Note: Table C refers to the z-value table or standard normal distribution table. The z-value for a 90% confidence level is approximately 1.645.
To determine the sample size required to achieve a margin-of-error less than 0.03 for a 90 percent confidence interval, we need to use the formula:
n = (z^2 * p * (1-p)) / E^2
Where:
n is the sample size
z is the z-score corresponding to the desired level of confidence (90 percent confidence corresponds to a z-score of 1.645)

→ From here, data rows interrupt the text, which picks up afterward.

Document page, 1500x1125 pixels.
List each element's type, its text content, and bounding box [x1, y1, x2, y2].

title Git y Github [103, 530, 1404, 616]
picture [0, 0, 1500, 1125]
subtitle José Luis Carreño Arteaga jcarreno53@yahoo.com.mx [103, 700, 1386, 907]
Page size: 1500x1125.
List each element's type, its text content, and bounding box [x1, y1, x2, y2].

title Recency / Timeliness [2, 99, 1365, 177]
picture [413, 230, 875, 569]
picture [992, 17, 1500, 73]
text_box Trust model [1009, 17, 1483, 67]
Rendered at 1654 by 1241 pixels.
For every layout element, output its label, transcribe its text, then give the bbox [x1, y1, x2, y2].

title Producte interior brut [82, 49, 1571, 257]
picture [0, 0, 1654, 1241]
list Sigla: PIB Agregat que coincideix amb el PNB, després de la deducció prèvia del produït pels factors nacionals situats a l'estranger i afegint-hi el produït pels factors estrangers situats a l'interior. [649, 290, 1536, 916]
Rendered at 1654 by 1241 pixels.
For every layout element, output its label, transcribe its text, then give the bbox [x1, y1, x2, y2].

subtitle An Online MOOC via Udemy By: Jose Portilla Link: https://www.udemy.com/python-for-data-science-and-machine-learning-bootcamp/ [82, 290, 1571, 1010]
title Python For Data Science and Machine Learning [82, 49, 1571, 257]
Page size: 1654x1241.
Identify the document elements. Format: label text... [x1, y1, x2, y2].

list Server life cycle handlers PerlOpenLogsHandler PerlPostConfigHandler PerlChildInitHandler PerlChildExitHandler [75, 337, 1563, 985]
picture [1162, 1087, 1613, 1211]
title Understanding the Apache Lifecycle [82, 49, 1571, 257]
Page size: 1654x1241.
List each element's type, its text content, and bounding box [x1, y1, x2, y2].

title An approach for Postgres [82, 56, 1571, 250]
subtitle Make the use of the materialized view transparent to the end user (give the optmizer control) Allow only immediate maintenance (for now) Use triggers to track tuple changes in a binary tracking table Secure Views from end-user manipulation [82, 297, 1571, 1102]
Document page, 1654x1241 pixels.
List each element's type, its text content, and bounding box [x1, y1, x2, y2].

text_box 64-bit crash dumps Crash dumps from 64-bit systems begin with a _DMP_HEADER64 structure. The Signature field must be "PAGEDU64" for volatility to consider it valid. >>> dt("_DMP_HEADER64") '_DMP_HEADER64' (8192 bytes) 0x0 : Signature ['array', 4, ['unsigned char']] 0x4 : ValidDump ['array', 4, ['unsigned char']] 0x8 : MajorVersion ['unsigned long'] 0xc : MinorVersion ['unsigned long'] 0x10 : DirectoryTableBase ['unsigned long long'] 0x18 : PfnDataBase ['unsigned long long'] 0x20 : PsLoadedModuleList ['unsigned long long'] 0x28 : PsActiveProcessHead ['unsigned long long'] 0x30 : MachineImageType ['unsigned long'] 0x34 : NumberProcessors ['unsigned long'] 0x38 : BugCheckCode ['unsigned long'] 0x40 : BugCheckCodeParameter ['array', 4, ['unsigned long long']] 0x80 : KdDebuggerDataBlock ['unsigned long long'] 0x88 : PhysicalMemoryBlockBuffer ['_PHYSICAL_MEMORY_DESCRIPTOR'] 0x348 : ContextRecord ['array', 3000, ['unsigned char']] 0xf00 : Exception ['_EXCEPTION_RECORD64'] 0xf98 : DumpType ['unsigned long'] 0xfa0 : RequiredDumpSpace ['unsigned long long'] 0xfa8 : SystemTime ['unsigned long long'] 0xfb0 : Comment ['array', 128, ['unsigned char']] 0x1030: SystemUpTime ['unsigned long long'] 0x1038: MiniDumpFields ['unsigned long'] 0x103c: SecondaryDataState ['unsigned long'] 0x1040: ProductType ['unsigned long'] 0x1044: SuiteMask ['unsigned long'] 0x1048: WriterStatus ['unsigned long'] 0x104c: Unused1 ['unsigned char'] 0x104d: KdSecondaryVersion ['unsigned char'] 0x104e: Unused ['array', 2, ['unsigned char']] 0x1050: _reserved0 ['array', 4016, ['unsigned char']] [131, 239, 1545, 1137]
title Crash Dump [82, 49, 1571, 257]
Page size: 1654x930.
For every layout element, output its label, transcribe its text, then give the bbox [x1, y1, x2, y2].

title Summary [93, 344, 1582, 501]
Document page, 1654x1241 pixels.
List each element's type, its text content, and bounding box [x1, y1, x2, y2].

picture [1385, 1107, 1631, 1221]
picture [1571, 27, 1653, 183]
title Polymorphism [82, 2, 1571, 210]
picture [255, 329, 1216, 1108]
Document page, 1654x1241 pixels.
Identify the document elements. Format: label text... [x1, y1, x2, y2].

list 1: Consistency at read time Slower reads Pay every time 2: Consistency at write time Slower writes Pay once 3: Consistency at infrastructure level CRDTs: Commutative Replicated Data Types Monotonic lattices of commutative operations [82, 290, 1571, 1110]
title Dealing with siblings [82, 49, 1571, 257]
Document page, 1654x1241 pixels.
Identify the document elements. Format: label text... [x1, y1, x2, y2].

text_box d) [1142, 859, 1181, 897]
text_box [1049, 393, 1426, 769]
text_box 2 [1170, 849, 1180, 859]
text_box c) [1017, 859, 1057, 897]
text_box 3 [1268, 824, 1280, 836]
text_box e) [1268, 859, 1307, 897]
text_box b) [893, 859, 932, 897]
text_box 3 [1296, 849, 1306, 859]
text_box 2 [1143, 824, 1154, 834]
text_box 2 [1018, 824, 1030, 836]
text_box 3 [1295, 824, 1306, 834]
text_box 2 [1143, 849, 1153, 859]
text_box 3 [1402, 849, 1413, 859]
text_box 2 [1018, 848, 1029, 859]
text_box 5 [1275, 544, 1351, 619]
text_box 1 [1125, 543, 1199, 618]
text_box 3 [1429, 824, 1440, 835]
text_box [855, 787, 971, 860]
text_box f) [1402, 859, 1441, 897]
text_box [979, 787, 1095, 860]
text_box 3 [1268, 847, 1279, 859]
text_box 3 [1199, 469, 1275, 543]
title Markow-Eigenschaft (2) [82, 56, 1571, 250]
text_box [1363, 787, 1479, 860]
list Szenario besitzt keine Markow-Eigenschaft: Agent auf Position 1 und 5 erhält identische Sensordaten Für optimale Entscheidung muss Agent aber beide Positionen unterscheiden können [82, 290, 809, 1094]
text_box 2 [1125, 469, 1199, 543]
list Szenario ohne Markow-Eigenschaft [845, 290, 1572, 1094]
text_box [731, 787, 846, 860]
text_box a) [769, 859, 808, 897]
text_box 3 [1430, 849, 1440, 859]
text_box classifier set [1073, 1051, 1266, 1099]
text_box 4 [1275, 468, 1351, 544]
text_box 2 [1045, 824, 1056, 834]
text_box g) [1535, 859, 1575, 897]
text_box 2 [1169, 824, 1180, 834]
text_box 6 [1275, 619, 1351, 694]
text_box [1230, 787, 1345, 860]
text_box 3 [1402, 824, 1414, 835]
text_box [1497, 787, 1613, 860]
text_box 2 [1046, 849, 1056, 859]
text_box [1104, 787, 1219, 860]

p is the estimated proportion of high school students attending basketball games (p* = 1/2)
E is the desired margin of error (0.03)
Substituting the given values into the formula, we have:
n = (1.645^2 * (1/2) * (1 - 1/2)) / (0.03^2)
Calculating the expression:
n = (2.705025 * 0.5 * 0.5) / 0.0009
n = 1.3525125 / 0.0009
n ≈ 1502
Therefore, Dylan would need a sample size of approximately 1502 to obtain a margin of error less than 0.03 for a 90 percent confidence interval.